Sodium/glucose cotransporter 2 (SGLT2) inhibitors improve cardiac function by reducing JunD expression in human diabetic hearts.

Background: The pathogenesis of experimental diabetic cardiomyopathy may involve the activator protein 1 (AP-1) member, JunD. Using non-diabetic heart transplant (HTX) in recipients with diabetes, we examined the effects of the diabetic milieu (hyperglycemia and insulin resistance) on cardiac JunD expression over 12 months. Because sodium/glucose cotransporter-2 inhibitors (SGLT2i) significantly reverse high glucose-induced AP-1 binding in the proximal tubular cell, we investigated JunD expression in a subgroup of type 2 diabetic recipients receiving SGLT2i treatment.

Methods: We evaluated 77 first HTX recipients (40 and 37 patients with and without diabetes, respectively). Among the recipients with diabetes, 17 (45.9%) were receiving SGLT2i treatment. HTX recipients underwent standard clinical evaluation (metabolic status, echocardiography, coronary computed tomography angiography, and endomyocardial biopsy). In the biopsy samples, we evaluated JunD, insulin receptor substrates 1 and 2 (IRS1 and IRS2), peroxisome proliferator-activated receptor-γ (PPAR-γ), and ceramide levels using real-time polymerase chain reaction and immunofluorescence. The biopsy evaluations in this study were performed at 1-4 weeks (basal), 5-12 weeks (intermediate), and up to 48 weeks (final, end of 12-month follow-up) after HTX.

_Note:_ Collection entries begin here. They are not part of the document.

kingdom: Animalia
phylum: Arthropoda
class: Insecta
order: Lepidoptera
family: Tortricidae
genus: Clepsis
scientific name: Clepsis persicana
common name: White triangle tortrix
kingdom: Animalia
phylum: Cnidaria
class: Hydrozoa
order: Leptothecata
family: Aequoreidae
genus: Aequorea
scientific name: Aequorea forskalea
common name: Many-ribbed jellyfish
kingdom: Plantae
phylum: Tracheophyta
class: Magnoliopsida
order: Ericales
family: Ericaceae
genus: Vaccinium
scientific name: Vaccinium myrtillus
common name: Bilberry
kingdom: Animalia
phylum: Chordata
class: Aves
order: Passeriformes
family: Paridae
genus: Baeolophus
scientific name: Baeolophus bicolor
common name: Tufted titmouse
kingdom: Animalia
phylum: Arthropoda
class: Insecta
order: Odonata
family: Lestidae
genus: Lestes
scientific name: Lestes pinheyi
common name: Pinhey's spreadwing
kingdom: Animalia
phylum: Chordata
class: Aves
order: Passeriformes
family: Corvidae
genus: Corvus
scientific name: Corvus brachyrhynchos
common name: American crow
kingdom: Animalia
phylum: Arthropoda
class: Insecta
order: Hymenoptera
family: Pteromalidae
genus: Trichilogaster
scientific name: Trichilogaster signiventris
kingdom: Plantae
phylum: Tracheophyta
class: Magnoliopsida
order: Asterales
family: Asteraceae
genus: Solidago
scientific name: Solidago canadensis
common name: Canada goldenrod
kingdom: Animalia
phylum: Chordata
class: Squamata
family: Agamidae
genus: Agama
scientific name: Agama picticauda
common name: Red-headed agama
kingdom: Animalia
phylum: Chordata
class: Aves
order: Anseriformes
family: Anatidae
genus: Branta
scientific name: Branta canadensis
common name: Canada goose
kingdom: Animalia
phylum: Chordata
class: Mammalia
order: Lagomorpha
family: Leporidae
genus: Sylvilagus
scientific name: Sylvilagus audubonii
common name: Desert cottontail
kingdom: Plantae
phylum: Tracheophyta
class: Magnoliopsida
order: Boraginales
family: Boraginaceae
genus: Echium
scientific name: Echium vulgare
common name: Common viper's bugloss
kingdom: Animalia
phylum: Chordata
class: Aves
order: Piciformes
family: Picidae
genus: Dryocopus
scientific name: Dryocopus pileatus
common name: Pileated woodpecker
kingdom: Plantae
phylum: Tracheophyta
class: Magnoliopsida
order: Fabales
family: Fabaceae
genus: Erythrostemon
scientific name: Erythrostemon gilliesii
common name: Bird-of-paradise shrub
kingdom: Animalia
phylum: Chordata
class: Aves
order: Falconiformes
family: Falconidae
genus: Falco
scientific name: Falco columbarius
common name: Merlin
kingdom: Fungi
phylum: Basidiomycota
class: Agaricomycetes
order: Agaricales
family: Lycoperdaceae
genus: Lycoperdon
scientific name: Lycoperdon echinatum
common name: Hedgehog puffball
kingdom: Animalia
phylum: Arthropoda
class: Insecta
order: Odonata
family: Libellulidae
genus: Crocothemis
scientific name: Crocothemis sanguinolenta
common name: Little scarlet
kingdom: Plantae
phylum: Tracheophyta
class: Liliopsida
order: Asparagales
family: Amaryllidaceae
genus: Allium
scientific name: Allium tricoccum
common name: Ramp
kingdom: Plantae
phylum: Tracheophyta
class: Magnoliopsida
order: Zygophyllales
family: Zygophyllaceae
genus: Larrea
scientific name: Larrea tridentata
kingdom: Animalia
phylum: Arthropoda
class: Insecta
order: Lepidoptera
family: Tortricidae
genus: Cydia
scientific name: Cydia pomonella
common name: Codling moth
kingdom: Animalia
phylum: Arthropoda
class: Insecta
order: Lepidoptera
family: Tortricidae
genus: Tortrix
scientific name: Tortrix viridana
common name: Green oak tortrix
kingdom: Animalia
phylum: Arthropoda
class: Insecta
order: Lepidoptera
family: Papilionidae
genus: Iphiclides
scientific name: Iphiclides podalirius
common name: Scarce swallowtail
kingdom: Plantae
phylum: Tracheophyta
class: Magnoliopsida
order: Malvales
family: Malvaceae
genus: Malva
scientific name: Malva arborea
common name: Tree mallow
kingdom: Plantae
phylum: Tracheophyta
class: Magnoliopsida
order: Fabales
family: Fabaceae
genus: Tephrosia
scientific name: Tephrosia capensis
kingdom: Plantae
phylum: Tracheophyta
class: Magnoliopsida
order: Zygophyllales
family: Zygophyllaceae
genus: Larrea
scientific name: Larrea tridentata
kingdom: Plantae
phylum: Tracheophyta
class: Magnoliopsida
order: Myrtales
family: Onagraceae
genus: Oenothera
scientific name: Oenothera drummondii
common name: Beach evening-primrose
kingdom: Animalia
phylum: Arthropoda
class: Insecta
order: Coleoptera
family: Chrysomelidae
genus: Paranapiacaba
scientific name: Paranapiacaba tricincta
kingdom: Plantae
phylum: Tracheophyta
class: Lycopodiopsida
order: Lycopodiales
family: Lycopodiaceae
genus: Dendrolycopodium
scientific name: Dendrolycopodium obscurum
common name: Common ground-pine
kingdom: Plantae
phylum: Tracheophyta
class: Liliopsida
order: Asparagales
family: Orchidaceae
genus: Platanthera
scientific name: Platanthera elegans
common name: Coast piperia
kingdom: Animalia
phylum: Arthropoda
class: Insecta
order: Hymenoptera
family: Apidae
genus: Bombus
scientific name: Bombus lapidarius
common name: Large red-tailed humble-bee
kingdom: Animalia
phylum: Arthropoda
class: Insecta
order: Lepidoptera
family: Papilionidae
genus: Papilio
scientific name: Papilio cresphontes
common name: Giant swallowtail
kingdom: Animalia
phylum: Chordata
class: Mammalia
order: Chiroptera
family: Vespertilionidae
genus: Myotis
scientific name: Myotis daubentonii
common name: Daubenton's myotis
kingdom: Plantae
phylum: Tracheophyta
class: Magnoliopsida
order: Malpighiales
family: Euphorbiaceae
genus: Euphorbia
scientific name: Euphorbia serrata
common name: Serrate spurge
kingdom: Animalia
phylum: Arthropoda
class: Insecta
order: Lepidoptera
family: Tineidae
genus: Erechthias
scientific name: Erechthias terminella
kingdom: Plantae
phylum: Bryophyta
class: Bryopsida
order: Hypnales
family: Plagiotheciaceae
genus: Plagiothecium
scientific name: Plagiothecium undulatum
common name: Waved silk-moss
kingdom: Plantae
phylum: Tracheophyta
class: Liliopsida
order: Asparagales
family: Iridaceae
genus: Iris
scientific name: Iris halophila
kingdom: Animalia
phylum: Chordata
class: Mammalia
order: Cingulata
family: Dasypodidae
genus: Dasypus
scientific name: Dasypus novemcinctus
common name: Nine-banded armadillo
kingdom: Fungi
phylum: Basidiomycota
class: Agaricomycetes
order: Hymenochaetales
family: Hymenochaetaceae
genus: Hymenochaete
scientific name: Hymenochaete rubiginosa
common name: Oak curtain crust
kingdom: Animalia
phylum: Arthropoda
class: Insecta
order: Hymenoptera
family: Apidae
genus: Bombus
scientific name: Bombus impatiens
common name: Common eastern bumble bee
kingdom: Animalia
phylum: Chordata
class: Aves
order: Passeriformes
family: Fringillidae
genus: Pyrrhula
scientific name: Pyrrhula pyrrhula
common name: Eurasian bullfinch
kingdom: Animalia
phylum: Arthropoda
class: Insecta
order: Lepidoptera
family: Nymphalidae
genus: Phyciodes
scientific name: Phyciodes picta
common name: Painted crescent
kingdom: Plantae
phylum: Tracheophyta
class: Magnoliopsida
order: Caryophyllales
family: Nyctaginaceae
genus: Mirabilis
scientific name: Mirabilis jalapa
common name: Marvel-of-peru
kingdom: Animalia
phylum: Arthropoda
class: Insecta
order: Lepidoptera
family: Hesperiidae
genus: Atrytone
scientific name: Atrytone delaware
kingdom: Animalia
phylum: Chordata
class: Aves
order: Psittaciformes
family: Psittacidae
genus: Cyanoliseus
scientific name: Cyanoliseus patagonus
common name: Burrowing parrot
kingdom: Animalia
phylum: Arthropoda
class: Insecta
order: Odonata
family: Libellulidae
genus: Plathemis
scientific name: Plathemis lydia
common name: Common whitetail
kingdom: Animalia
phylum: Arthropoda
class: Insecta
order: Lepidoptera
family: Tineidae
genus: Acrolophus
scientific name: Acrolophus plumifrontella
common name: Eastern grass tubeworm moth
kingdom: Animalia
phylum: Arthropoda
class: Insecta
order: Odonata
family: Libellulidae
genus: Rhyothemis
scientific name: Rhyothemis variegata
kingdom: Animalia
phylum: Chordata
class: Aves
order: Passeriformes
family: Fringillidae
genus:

Results: There was a significant early and progressive increase in the cardiac expression of JunD/PPAR-γ and ceramide levels, along with a significant decrease in IRS1 and IRS2 in recipients with diabetes but not in those without diabetes. These molecular changes were blunted in patients with diabetes receiving SGLT2i treatment.

Conclusion: Early pathogenesis in human diabetic cardiomyopathy is associated with JunD/PPAR-γ overexpression and lipid accumulation following HTX in recipients with diabetes. Remarkably, this phenomenon was reduced by concomitant therapy with SGLT2i, which acted directly on diabetic hearts.